■ **Assigned task 1**
In the passage on the OPEC+ supply cuts, why have many members called for extending the cuts instead of letting them roll back in July?
■ **Assigned task 2**
List every country that the passage on the OPEC+ supply cuts says was pushed to make deeper cuts in the months ahead to compensate for overproduction.
■ **Assigned task 3**
Carry on the passage about the OPEC+ supply cut talks from its last sentence.

■ **Excerpt to read**

After the contentious talks stretched over several days, Mexico eventually agreed to rein in 100,000 b/d, diluting what would have been a 10 million b/d OPEC+ cut deal to 9.7 million b/d -- still the largest coordinated supply accord in the oil market's history.
Those cuts are scheduled to roll back to 7.7 million b/d starting in July for the rest of the year, but many members have called for an extension, given the uncertainty of the global economic outlook as it recovers from the COVID-19 pandemic that has battered oil demand.
OPEC kingpin Saudi Arabia and Russia -- the largest non-OPEC participant, have aligned behind a one-month extension, according to sources involved in the talks -- as they try to thread the needle between supporting the oil market's fragile rebound and sending prices up too quickly by overtightening the market. Dated Brent is up some 185% since hitting an 11-year low in April.
One OPEC source brushed aside Mexico's stance, saying that since Mexico is "barely a net exporter" of crude, its lack of participation in the deal may be moot.
OPEC said it would meet June 6 at 2 pm CET (1200 GMT), and Russia and nine other allies, including Mexico, will join the talks at 4 pm (1400 GMT).
Up until June 5, Iraq had been seen as the biggest obstacle to closing the deal on an extension.
OPEC's second largest producer has frequently pumped above its agreed cap and came under heavy pressure by fellow members to improve its performance.
Saudi Arabia and Russia, in particular, had pushed for Iraq -- as well as other quota busters, including Nigeria, Angola and Kazakhstan -- to compensate for their overproduction by implementing deeper cuts in the months ahead, according to sources involved in the talks.

■ **Given information**

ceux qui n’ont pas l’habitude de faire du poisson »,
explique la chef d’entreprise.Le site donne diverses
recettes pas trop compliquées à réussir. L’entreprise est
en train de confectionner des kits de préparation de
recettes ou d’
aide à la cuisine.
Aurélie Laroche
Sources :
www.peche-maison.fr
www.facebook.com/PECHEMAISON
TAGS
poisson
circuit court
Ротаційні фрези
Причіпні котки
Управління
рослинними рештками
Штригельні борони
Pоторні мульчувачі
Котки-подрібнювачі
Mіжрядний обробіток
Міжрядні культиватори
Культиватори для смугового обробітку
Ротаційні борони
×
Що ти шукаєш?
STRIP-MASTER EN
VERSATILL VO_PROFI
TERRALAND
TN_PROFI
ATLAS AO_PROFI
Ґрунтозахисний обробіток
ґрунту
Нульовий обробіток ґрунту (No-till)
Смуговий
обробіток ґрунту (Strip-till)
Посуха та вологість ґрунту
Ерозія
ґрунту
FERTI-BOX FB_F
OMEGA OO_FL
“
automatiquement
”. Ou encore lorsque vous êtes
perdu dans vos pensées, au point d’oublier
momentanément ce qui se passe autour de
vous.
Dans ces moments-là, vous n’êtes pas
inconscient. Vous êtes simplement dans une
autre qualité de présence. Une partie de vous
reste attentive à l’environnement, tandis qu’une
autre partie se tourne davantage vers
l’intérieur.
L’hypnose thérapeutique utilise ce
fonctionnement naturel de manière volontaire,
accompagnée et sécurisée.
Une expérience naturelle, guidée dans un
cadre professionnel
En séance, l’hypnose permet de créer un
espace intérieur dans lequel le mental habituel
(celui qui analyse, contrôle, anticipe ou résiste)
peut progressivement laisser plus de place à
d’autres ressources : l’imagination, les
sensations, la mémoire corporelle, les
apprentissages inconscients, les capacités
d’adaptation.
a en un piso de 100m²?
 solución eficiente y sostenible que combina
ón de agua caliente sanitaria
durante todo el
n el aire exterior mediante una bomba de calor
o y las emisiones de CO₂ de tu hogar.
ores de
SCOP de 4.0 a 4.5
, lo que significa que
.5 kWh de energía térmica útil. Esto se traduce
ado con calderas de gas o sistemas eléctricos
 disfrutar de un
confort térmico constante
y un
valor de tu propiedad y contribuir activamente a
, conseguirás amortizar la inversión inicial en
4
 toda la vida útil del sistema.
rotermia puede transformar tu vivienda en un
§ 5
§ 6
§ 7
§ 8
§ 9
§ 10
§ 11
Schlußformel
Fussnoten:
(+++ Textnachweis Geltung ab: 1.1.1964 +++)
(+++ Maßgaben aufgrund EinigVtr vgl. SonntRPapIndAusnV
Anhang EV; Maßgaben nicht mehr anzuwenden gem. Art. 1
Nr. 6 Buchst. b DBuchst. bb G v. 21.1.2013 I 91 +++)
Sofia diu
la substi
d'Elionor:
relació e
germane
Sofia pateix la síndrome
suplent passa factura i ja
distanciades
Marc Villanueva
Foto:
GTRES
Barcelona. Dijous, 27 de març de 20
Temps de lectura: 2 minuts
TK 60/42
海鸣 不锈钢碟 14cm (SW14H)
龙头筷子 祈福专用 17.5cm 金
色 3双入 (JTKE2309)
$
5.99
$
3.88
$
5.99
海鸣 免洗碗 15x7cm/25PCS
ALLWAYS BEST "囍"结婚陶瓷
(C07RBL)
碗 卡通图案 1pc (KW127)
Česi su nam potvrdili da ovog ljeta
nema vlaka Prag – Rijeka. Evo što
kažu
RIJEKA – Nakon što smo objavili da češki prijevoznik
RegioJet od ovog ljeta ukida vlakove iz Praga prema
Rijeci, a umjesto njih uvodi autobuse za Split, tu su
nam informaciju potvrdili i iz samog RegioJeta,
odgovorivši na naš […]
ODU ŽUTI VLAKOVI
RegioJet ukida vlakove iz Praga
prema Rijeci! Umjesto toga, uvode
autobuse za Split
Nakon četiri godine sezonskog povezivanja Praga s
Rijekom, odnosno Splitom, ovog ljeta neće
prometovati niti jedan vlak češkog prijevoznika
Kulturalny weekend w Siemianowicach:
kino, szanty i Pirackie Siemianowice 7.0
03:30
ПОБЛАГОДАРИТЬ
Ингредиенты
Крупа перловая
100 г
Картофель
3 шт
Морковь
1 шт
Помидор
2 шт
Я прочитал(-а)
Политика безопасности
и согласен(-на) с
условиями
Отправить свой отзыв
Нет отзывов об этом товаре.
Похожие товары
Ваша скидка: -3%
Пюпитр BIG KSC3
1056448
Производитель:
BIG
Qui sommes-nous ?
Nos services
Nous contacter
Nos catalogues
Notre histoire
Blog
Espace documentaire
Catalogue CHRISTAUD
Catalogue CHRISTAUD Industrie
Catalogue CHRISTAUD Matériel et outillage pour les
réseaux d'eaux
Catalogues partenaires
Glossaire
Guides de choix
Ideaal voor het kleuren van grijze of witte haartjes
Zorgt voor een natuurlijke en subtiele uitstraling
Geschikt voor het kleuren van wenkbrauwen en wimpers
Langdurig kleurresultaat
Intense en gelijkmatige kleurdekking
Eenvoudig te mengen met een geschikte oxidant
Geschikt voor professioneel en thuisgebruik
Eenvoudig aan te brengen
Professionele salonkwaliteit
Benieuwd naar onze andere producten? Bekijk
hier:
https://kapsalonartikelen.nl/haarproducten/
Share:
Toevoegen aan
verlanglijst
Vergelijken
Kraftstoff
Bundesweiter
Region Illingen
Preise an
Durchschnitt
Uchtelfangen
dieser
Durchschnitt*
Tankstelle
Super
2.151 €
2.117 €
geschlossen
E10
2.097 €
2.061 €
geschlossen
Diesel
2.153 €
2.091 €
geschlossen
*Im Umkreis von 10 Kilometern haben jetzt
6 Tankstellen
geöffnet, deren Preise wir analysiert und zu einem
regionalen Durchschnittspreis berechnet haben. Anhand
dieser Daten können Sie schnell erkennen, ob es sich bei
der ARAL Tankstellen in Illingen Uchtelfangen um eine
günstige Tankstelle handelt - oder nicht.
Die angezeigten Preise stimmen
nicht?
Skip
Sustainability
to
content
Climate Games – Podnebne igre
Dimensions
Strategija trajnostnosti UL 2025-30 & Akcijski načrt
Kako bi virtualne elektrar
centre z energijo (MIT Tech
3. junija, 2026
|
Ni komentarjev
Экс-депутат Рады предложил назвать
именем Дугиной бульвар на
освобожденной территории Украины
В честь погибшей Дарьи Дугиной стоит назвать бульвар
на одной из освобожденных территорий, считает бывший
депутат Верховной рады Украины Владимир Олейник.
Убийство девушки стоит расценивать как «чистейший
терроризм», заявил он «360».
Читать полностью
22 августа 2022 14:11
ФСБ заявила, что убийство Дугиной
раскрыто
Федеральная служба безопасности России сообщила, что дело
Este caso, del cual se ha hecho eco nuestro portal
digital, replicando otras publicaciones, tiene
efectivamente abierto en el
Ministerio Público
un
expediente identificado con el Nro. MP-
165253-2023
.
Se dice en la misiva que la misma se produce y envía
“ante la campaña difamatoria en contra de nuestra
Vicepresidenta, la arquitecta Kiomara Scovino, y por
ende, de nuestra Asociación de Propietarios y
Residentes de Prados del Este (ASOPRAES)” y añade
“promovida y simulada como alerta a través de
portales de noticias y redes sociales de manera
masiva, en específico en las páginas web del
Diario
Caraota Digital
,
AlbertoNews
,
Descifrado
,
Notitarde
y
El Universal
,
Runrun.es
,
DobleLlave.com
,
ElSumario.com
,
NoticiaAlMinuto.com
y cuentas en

■ **Output 1**
They want an extension because the global economic outlook is uncertain as it recovers from the COVID-19 pandemic, which has battered oil demand.

■ **Output 2**
Iraq, Nigeria, Angola, Kazakhstan

■ **Output 3**
While the other countries had readily came on board, Iraq resisted until June 5, the sources said.
No details of what the countries have agreed to do have been made available, but in a statement, Iraqi oil ministry spokesman Assem Jihad said that Iraq understood the importance of complying with the deal.
"Despite the economic and financial conditions facing Iraq, it is sticking to adherence to the agreement, because it believes in the necessity of solidarity of all producers ... to save the oil market," Jihad said.
Under the current agreement, Iraq has an output cap of 3.59 million b/d. But the oil ministry reported June 1 that the country's May exports averaged 3.58 million b/d, making it almost certainly in violation of its quota, as Platts estimates that the country's internal consumption for refinery runs and power generation totalled about 550,000 b/d in the month.
Full OPEC+ compliance data will not be available until mid-June, after the six secondary sources used by the alliance to monitor production, including Platts, submit their figures.
"While recommitting to its quota in the coming months is relatively straightforward, at least so that Iraq does not hold up the entire OPEC agreement, a promise to cut deeper to make up for the excess output cannot be made lightly, especially as the chances of failure will be that much higher," said Vandana Hari, who heads the oil consultancy Vanda Insights.
In his statement, Jihad attributed Iraq's overproduction to its need for oil revenues to rebuild the country, as well as a recent transition to a new government under Prime Minister Mistafa al-Kadhimi, who took office in May.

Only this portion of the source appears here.